Perdre son honneur était l’angoisse permanente qui déséquilibrait la fillette jusqu’à rendre sa démarche bancale. A un moment donné, elle s’était mise à marcher à petits pas comme un canard pour ne pas laisser tomber en chemin son hymen, ce trésor public/privé représentant l’honneur.
Selon la mère, la peur et la méfiance sont des talismans. Mais Sabra dira plus tard: «la peur avait foré en moi un puits dans lequel je m’étais noyée».
On la voit souvent se rebiffer, tenter de résister au système. Mais malgré sa révolte, notre héroïne n’échappe pas à ce conditionnement et à ce processus de culpabilisation qui continue de sévir.
«Dès que j’ai aimé, dit Sabra, et malgré mon côté rebelle, la culpabilité m’a tout de suite habitée. Flottante, diffuse, sans objet défini, elle était là, à attendre patiemment la faute...»
Ce roman est une danse fatale avec la peur. On plutôt un duel. L’affrontement d’un corps et d’une société. «Se connaît-on tant qu’on n’a pas connu la peur, cette arme de destruction massive, cette tumeur qui ronge, aveugle, paralyse, anéantit?»

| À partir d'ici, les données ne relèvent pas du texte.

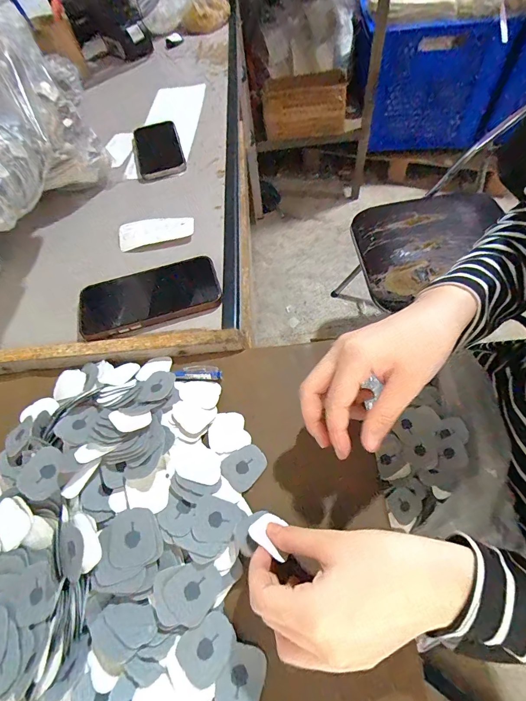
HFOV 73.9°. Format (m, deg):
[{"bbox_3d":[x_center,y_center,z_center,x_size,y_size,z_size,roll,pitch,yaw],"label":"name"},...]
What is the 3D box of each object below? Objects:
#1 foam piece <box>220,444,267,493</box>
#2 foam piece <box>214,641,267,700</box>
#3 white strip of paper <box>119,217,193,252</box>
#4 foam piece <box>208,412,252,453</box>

Et n’est-ce pas à cause de cette peur que Sabra va vers l’interdit? Parce que la peur mène à la confusion, voire à la témérité, parce que trop de peur tue la peur, Sabra qui avait tant peur de perdre son honneur, dans un vertige, commet le péché de la chair.
Une fois les jeux faits, l’on voit Sabra, la damnée et la martyre se poser toutes sortes de questions sur le bien et le mal, le destin et le libre-arbitre, sur les jeux du hasard et de l’amour, sur la violence du déterminisme social et des scolioses éducationnelles, sur la duplicité des hommes, l’hypocrisie sociale etc.
L’on se demande, en fin de compte, qui, en réalité, a oublié d’aimer. Est-ce Sabra? N’est-ce pas plutôt la société tout entière qui a oublié d’aimer?
«J’ai oublié d’aimer» est un cri de désarroi qui se répète, qui n’en finit plus. A quand une société moins endolorie et plus équilibrée qui n’oublie pas d’aimer?
J’avoue avoir écrit ce roman par solidarité.